Turning from his work as a restorer of church interiors he experimented with portraits busts which he exhibited in Queen Street (2). From the 1851 census it is known that he employed 6 men and 13 labourers, but had no assistants, which suggests that he took on refined carving work himself. He modelled busts in clay from which moulds and casts were produced (3). His burgeoning sucess enabled him to invest in land and by 1854 he owned seven properties; two years later he moved to a spacious house in the vicinity, Tintern Villa. Concurrent with the busts, he continued his ecclesiastical work. In 1857 he made an ambitious stone reredos for the Manchester Art Treasures Exhibition (9). The exhibition committee rejected it since ‘works in stone were not anticipated’, but the indignation voiced in the Ipswich Journal brought him attention and the following year the rector of St Mary, Brome, bought a reredos from him that sounds very like the one intended for Manchester (10). Williams provided another reredos for the International Exhibition of 1862 (13).

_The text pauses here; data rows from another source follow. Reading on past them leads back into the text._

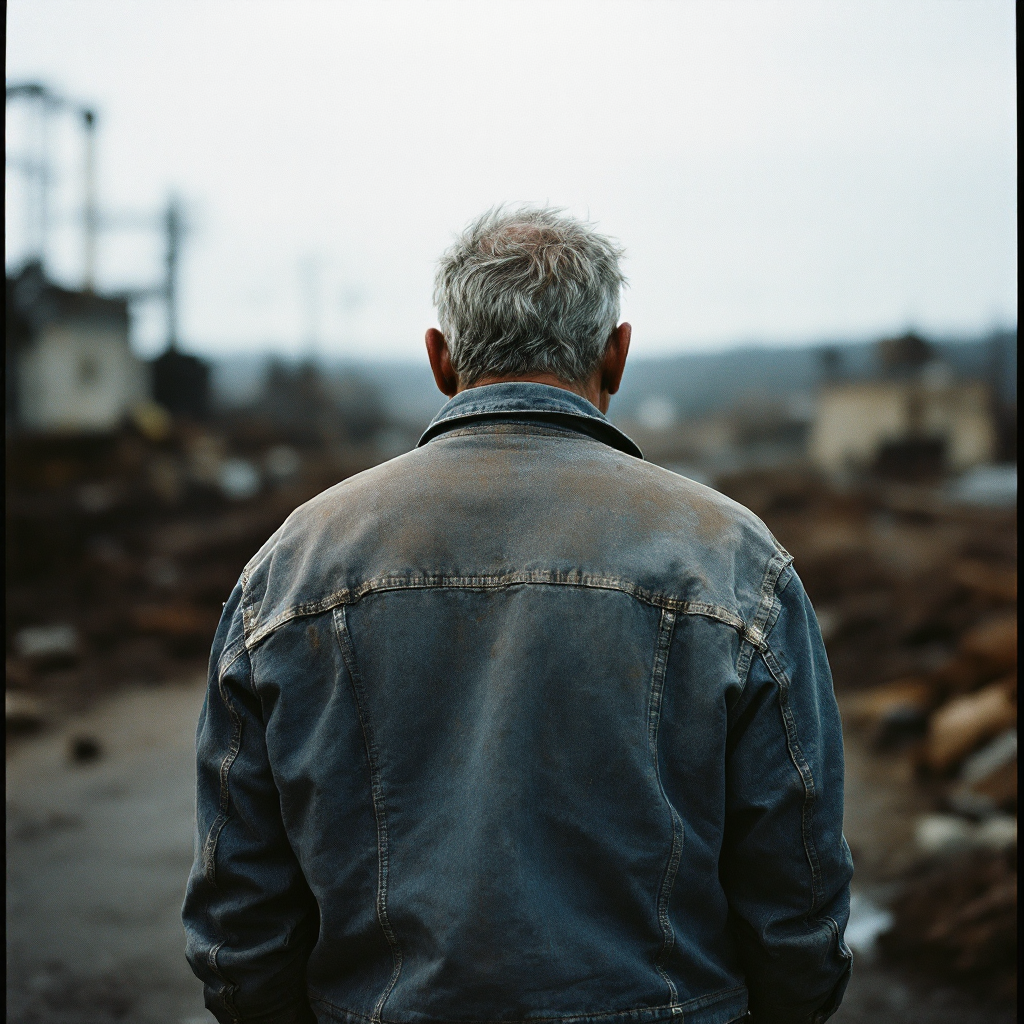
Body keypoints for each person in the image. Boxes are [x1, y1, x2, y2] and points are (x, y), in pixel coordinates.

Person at [183, 206, 854, 1024]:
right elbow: (798, 890)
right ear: (617, 353)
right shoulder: (733, 560)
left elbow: (239, 914)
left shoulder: (292, 567)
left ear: (440, 358)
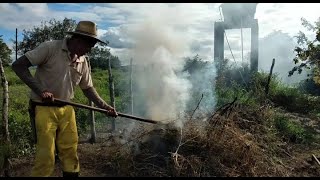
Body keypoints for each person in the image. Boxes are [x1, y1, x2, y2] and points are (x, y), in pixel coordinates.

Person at [12, 20, 118, 177]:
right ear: (77, 40)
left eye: (92, 47)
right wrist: (41, 91)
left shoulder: (83, 60)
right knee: (46, 155)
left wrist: (105, 106)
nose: (88, 50)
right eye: (87, 46)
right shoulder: (50, 48)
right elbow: (18, 65)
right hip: (43, 108)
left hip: (67, 109)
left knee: (70, 151)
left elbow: (87, 88)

The main section was finished in time for an exhibition held by the Suffolk Institute of Archaeology at the Athenaeum, Bury St Edmunds in 1861, and was shown in a prime position at the head of the room, where it attracted considerable attention. The Bury Free Press of 24 August 1861 noted ‘I would invite your special notice to the considerable effort ... the work of a Suffolk artist...It is for the reredos of a church and is the work of Mr Williams of Ipswich. I think you will agree with me in according to it the meed of your praise’. It was duly exhibited in 1862, attracted the attention of churchmen and led to further ecclesiastical commissions.
He continued to model or carve busts, some of them as large as 33 inches in height (5, 6). A demand for images of more modest proportions was met with a half-sized head of James Ransome, copied from a full-sized model produced several years earlier (8).
Advancing years and failing sight stemmed the flow. Williams died on 23 January 1888, aged 89 and was survived by his third wife. His lengthy obituary concluded: ‘His studio was a “study”. At every turn you met with the faces of Suffolk and Ipswich men who occupied prominent positions ... and here and there were to be seen the “mortal remains” of some of his bolder ventures, such as a marble reredos with saintly figures, mythological subjects and a good deal of other work ... By his death Suffolk loses a sculptor of great skill’ (Ipswich Journal, 3 Feb 1888). In tracing his development from a stone mason and decorative carver working in the context of the rapidly expanding world of church restoration to a figurative fine art sculptor, Read summarises his career: ‘Williams it seems to me was a competent, solid, honest Victorian sculptor. His career mirrors at a local scale that of national figures and his art reflects the age in which he lived’. Read concludes ‘There is surely no reason why this should not be a compliment to any artist’.